Another program, “Stay Tobacco-Free Athlete Mentorship Program” (STAMP), will be held at Coldwater and Celina schools. High school seniors will be asked to volunteer as role models to talk to fifth-, sixth- and seventh-grade classes and promote tobacco-free living.
“The younger kids identify so much better with older students. They’ll teach the youngsters how to handle different situations like peer pressure, teach them the dangers of tobacco and how to avoid getting hooked,” White said.
Getting hooked is easy, experts say. There are 4,000 chemicals, 43 carcinogens and 200 actual poisons in one cigarette, White said.
“And we know the cigarette companies have made cigarettes more addictive over the years. A tobacco addiction is harder to kick than a heroin, marijuana or cocaine addiction,” she said.
Educational information on how to stop smoking and its effects on the unborn child will be distributed in the obstetrics department of Community Hospital and to patients at the Maternal Care program at Community Medical Center in Celina.
Three or four smoking cessation classes, sponsored by the American Lung Association, are being planned this year, including one in April. Details will be announced soon, White said. The coalition also is trying to obtain the services of a hypnotherapist for at least one of the sessions.
Local physicians also will be asked to hand out referral information to their patients who desire to quit smoking, and the local health department also is sponsoring their own programs on the subject, White added.
Billboards, newspaper ads, radio spots and other means of marketing will be used as funds allow, the pair noted.
Quitting smoking isn’t easy and typically takes six or eight tries before success is reached, White said, adding “People really need to know that.”

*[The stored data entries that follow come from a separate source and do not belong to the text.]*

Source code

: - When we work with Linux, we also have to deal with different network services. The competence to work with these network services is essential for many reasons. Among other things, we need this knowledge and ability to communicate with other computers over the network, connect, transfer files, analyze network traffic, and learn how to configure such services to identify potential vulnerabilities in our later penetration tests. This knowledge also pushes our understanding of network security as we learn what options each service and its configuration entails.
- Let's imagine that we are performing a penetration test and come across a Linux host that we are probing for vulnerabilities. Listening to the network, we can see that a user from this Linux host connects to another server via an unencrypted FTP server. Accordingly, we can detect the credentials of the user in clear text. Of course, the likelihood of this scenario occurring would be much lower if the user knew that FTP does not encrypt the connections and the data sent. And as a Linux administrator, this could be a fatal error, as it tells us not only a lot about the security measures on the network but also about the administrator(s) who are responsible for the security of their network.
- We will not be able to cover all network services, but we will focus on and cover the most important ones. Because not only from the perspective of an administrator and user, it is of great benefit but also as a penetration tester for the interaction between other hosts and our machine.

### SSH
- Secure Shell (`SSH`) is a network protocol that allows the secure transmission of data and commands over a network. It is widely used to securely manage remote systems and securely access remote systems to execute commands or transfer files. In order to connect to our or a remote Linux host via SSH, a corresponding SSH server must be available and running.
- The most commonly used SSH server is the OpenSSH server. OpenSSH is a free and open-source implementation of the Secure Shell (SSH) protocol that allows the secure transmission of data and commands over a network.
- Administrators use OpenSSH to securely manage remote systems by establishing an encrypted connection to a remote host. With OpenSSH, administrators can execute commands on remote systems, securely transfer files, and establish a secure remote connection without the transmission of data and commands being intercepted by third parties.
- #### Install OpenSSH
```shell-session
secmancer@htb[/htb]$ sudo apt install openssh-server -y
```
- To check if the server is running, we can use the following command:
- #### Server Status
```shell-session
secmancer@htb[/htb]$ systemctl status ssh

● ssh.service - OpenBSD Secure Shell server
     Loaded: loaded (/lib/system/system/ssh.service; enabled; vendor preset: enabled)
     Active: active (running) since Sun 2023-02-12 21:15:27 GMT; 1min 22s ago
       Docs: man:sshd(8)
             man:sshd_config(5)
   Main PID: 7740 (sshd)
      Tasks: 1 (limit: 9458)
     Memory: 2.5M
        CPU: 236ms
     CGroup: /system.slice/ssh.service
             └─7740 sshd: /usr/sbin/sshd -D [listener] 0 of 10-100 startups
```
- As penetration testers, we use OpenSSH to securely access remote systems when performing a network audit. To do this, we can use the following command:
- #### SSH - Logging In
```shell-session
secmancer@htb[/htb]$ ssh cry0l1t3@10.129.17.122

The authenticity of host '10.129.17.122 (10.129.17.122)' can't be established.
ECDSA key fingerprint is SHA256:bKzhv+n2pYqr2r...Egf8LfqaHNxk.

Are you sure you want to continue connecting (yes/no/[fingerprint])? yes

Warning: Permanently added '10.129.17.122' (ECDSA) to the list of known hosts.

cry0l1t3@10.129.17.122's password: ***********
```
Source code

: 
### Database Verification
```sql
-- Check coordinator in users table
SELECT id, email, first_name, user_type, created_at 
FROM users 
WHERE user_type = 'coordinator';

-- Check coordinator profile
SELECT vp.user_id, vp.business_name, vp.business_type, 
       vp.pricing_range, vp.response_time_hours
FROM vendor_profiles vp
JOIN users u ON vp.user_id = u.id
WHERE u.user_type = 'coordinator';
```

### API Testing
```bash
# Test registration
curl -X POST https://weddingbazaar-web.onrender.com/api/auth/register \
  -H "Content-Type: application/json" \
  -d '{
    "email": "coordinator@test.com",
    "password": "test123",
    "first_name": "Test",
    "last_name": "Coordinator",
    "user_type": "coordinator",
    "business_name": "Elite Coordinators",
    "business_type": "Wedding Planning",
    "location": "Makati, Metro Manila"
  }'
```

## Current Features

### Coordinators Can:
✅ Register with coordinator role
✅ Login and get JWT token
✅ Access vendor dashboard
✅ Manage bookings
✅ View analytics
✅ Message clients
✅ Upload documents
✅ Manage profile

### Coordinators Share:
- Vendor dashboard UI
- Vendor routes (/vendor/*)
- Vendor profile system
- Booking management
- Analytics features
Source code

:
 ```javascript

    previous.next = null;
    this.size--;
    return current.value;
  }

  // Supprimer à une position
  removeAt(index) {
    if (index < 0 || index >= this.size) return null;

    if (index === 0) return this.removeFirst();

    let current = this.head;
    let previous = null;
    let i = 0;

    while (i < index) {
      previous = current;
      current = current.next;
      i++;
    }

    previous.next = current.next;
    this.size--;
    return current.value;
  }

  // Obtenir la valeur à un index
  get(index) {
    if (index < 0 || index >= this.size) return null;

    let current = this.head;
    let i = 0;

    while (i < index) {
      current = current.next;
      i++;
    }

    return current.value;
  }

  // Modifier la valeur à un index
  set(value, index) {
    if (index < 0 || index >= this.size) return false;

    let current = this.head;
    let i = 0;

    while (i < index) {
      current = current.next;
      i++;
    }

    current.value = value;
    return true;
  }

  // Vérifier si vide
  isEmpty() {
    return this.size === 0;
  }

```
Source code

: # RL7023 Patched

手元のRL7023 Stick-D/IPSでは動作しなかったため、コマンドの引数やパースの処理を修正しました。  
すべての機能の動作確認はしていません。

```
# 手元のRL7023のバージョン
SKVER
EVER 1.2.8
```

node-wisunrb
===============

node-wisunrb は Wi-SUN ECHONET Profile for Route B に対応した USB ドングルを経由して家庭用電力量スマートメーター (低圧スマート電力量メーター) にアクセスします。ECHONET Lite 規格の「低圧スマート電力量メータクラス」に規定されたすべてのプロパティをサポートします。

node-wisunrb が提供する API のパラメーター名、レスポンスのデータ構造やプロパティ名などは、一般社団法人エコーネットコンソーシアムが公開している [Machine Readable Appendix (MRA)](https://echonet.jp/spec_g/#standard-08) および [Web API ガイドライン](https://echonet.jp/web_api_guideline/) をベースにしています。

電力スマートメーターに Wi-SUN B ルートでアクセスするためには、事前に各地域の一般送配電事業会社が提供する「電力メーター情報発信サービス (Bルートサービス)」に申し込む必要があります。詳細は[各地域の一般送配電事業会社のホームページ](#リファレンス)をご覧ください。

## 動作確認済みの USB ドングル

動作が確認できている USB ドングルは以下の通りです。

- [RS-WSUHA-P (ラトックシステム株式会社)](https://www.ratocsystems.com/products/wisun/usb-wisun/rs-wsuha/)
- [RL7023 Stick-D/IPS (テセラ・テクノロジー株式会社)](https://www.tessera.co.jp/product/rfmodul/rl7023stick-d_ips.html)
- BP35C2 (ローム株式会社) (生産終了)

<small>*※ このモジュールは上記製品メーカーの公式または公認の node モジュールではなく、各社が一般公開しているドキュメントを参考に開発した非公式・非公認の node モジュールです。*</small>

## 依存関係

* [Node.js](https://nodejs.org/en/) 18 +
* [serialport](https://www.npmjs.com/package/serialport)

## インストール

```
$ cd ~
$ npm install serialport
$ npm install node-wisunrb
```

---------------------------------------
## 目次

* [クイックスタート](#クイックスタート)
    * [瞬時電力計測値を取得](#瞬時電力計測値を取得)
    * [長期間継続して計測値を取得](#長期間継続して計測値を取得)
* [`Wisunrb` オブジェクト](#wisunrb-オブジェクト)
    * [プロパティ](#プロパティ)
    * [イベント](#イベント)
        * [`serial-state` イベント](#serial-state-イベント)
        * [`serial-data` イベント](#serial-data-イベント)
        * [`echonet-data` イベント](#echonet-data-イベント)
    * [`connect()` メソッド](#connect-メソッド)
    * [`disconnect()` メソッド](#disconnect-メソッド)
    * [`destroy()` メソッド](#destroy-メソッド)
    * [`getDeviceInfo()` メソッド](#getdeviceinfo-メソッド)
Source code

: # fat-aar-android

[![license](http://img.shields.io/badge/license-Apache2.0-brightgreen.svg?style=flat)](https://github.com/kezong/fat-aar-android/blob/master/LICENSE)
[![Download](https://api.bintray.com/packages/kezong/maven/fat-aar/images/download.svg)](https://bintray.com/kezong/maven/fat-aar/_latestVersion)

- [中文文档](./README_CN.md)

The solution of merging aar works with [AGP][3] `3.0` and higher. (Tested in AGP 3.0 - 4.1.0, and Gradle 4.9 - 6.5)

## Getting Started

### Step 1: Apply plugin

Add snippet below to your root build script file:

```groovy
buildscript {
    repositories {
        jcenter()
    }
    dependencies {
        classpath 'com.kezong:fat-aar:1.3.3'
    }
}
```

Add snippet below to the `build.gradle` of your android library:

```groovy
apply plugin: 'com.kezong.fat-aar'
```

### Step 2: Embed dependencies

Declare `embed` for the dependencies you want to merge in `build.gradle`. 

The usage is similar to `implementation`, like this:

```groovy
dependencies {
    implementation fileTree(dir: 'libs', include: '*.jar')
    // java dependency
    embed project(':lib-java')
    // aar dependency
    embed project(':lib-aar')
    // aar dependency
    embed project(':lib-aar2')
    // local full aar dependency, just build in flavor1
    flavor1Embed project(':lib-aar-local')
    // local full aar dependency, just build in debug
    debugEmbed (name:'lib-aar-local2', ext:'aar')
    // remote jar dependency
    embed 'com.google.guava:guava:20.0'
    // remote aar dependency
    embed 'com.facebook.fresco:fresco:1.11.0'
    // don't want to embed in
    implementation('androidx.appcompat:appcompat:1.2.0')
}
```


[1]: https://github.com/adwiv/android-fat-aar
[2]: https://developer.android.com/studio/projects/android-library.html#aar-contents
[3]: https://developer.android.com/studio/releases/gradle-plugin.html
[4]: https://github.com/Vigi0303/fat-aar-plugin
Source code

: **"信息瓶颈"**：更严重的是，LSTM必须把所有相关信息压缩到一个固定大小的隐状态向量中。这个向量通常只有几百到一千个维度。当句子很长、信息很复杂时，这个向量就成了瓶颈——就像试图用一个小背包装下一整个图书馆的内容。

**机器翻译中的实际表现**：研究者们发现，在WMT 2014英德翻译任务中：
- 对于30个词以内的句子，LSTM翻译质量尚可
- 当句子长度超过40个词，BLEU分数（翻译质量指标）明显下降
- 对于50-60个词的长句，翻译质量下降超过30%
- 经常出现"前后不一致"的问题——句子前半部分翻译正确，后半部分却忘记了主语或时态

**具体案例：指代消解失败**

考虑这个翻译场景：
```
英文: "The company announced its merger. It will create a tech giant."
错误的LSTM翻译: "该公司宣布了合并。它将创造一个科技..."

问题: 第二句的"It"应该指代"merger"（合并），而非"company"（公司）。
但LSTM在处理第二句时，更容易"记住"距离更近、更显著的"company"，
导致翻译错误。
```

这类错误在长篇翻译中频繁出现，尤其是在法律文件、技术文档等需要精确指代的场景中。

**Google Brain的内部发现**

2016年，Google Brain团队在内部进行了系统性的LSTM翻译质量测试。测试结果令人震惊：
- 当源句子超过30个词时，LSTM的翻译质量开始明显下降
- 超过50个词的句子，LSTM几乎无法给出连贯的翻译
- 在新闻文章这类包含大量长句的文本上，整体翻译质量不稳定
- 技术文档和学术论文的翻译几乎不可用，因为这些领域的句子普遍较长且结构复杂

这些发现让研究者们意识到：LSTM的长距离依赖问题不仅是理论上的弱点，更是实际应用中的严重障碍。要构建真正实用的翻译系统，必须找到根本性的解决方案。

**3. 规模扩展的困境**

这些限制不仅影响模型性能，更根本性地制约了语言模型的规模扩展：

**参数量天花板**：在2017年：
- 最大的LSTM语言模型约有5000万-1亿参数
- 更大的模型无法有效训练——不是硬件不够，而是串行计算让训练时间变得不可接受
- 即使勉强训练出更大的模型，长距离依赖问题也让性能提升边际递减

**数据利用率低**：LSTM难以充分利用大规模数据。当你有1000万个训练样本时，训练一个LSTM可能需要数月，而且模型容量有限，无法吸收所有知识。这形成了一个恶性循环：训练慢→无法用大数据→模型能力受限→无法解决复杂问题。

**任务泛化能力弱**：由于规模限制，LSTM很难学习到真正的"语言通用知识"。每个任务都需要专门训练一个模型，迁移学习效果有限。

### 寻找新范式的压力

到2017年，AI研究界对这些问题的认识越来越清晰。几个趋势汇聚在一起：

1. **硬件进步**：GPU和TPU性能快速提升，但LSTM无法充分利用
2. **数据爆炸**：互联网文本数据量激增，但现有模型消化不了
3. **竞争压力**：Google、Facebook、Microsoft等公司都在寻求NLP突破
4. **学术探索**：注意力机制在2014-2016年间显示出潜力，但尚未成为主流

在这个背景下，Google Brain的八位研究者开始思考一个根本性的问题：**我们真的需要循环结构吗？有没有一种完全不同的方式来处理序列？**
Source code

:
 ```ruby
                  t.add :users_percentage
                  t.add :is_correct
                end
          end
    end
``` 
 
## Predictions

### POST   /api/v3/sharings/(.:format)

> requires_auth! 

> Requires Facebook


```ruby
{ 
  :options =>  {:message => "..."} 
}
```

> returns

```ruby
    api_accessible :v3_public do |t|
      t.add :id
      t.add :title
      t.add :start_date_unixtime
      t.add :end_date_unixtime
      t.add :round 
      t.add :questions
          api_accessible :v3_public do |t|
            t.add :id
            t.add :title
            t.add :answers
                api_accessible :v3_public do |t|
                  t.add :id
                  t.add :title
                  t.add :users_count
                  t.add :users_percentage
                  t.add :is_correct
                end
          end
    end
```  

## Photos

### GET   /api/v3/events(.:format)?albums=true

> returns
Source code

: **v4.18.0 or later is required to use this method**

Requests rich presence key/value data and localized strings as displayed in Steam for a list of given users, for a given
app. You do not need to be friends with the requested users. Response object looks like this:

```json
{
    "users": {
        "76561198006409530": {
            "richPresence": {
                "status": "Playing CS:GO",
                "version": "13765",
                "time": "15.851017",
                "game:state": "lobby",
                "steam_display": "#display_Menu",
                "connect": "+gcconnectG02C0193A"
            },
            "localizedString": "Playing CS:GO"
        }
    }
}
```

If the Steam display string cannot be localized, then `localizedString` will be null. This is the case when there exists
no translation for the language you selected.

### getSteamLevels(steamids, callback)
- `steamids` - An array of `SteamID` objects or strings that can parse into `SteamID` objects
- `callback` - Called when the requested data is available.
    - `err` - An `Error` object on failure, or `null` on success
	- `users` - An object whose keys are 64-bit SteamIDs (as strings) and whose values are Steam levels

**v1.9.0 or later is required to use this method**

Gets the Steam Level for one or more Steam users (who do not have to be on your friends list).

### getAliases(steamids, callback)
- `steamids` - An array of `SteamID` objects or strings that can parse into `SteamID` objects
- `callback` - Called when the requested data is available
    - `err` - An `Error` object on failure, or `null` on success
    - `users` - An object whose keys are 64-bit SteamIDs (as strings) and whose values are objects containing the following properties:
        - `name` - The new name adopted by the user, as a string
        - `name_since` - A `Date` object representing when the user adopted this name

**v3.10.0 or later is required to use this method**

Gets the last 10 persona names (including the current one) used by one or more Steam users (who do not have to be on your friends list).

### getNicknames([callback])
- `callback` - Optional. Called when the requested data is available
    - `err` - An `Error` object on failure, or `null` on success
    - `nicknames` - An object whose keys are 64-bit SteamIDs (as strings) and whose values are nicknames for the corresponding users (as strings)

Coalition members were motivated in their cause recently by a speaker at one of their meetings. Andy Lauer, an employee from Allen County Juvenile Court in Lima, spoke about his experience with squamous cancer, better known as cancer of the mouth.
“His face is very deformed, one-third of his jaw had to be removed. He was a 29-year smoker and chewer (chewing tobacco) and quit in 1995,” White said.
Five years after Lauer kicked the habit, his oral dentist found signs of cancer under his tongue, she said. Lauer underwent surgery to remove 73 lymph nodes and later a multitude of treatments that left him barely able to swallow food.
“He told us, ‘Tobacco will take your money, your looks and your lives,’ ” Gause said.
Lauer is a member of the coalition and will be a guest speaker at area schools, Gause added.
Gause and White are excited about the coalition’s goals and the variety of talent and background of the people who will help educate local residents on the perils of smoking.
“What’s nice about all the different types of people we have involved is we can target a wide area and get the message out to everyone,” Gause said. “We hope it will have a rippling effect.”